EuroHPC PL

The project was the Polish stage of the construction of a European exascale supercomputer system, created by the EuroHPC Joint Undertaking (EuroHPC JU). It enabled large-scale calculations across national borders and complex simulations, big data analysis, advanced visualizations, and the creation of solutions using artificial intelligence. 

The state-of-the-art infrastructure created as part of EuroHPC PL consists of high-performance computers, quantum and neuromorphic accelerators, memory resources, software, and expert knowledge. The integrated large-scale HPC (High Performance Computing) environment allows for the creation of advanced high-performance computing services. The project involved the construction of supercomputer systems with a total computing power of at least 32 petaflops. 

Detailed project objectives:

• creating infrastructure for supercomputers, specialized accelerators, and laboratory services for the needs of science, the economy, and society;
• improving research and development work;
• implementing modern methods in personalized medicine, including personalized radiotherapy;
• greater focus of R&D work on market needs,
• technological development of enterprises and innovation in areas of national smart specialization,
• wider access for enterprises to modern research infrastructure resources,
• comprehensive support for scientists and entrepreneurs in scaling software and adapting it to the requirements of exascale supercomputers.

The project work was carried out in four laboratories. The Wrocław Supercomputing and Networking Center was responsible for selected tasks in each of them and was also the leader of the fourth laboratory.     

1. The laboratory for modeling and parallel data processing in a pre-exascale environment focused on the design and implementation of advanced large-scale computing systems (at Cyfronet and WCSS) and smaller machines for the development of computing technologies and applications for next-generation systems (at Cyfronet and PCSS). It developed tools for effective system management in a production environment and for the integration of the EuroHPC PL infrastructure with other Polish and European e-infrastructures, as well as tools enabling the use of supercomputers for urgent calculations. The task of this Laboratory was to build:

• a supercomputing platform for scientific research,
• a platform of specialized accelerators,
• a platform for urgent calculations (WCSS is the leader of this task),
• a platform for the integration of e-infrastructures (EuroHPC environment, quantum accelerator environment, and neuromorphic accelerator environment).

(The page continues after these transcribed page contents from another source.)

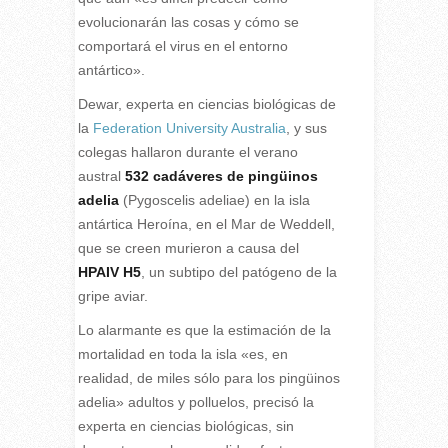
evolucionarán las cosas y cómo se
comportará el virus en el entorno
antártico».
Dewar, experta en ciencias biológicas de
la
Federation University Australia
, y sus
colegas hallaron durante el verano
austral
532 cadáveres de pingüinos
adelia
(Pygoscelis adeliae) en la isla
antártica Heroína, en el Mar de Weddell,
que se creen murieron a causa del
HPAIV H5
, un subtipo del patógeno de la
gripe aviar.
Lo alarmante es que la estimación de la
mortalidad en toda la isla «es, en
realidad, de miles sólo para los pingüinos
adelia» adultos y polluelos, precisó la
experta en ciencias biológicas, sin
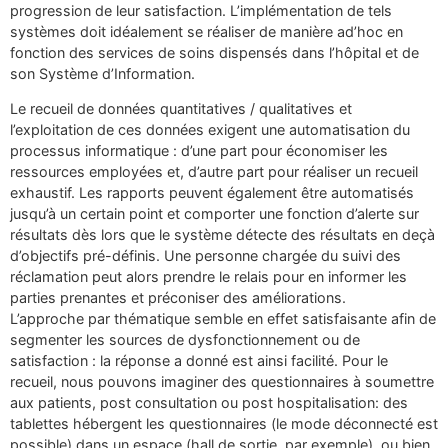
progression de leur satisfaction. L’implémentation de tels
systèmes doit idéalement se réaliser de manière ad’hoc en
fonction des services de soins dispensés dans l’hôpital et de
son Système d’Information.
Le recueil de données quantitatives / qualitatives et
l’exploitation de ces données exigent une automatisation du
processus informatique : d’une part pour économiser les
ressources employées et, d’autre part pour réaliser un recueil
exhaustif. Les rapports peuvent également être automatisés
jusqu’à un certain point et comporter une fonction d’alerte sur
résultats dès lors que le système détecte des résultats en deçà
d’objectifs pré-définis. Une personne chargée du suivi des
réclamation peut alors prendre le relais pour en informer les
parties prenantes et préconiser des améliorations.
L’approche par thématique semble en effet satisfaisante afin de
segmenter les sources de dysfonctionnement ou de
satisfaction : la réponse a donné est ainsi facilité. Pour le
recueil, nous pouvons imaginer des questionnaires à soumettre
aux patients, post consultation ou post hospitalisation: des
tablettes hébergent les questionnaires (le mode déconnecté est
possible) dans un espace (hall de sortie, par exemple), ou bien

2. The Hybrid Computing Applications Laboratory focused on the application of quantum computers and their implementation in practical use. To this end, it was necessary to develop methods and techniques that would allow quantum computing tools to be used to solve existing problems or to formulate the problem in such a way that quantum techniques could be applied. The laboratory built:

• a platform for adapting scientific problems to EuroHPC, quantum, and neuromorphic accelerator technologies,
• an e-platform for quantum machine learning,
• a platform for supporting quantum computing with classical algorithms,
• a platform for designing multi-stage computations using quantum accelerators,
• a platform for certification and error mitigation on quantum computers,
• a platform for quantum operations research and discrete optimization in hybrid computations.

 3. The Laboratory for the Application of Supercomputers in Medicine conducted research on the use of computing power to create individualized therapies tailored to specific patients. The tasks performed within this Laboratory focused on the practical application of high computing power in medical applications. As part of the project, it built:

• a modeling platform for personalized medicine,
• a simulation platform for radiotherapy,
• a platform for quantum simulations and medical imaging for positron emission tomography scanners.

4. The HPC software energy and computational efficiency laboratory worked on developing techniques to reduce the operating costs of computing machines, such as energy consumption and cooling. Some of the tasks within this laboratory concerned the optimization of software running in a supercomputer environment. The task of this laboratory was to build:

• a computational energy efficiency platform,
• a computational efficiency platform in an exascale environment,
• a massively parallel software platform,
• an HPC software acceleration platform,
• a platform for planning multi-stage computations using quantum accelerators,
• a platform facilitating and visualizing quantum computations,
• a pilot platform for efficient domain applications.

The tasks of this Laboratory also included:

• developing a software library for exascale computing,
• developing a methodology for analyzing HPC codes for exascale computing,
• developing a methodology for producing software for exascale computing,
• adapting selected scientific software packages to the requirements of exascale computing,
• developing a methodology for code analysis in the context of a given scientific problem.

The project was carried out by a consortium consisting of:

• AGH University of Science and Technology – Cyfronet AGH Academic Computer Center (project leader)
• Institute of Bioorganic Chemistry of the Polish Academy of Sciences – Poznań Supercomputing and Networking Center
• Gdańsk University of Technology – IT Center of the Tri-City Academic Computer Network
• Wrocław University of Technology – Wrocław Centre for Networking and Supercomputing
• National Center for Nuclear Research – Świerk Computing Center
• Institute of Theoretical and Applied Computer Science of the Polish Academy of Sciences
• Center for Theoretical Physics of the Polish Academy of Sciences.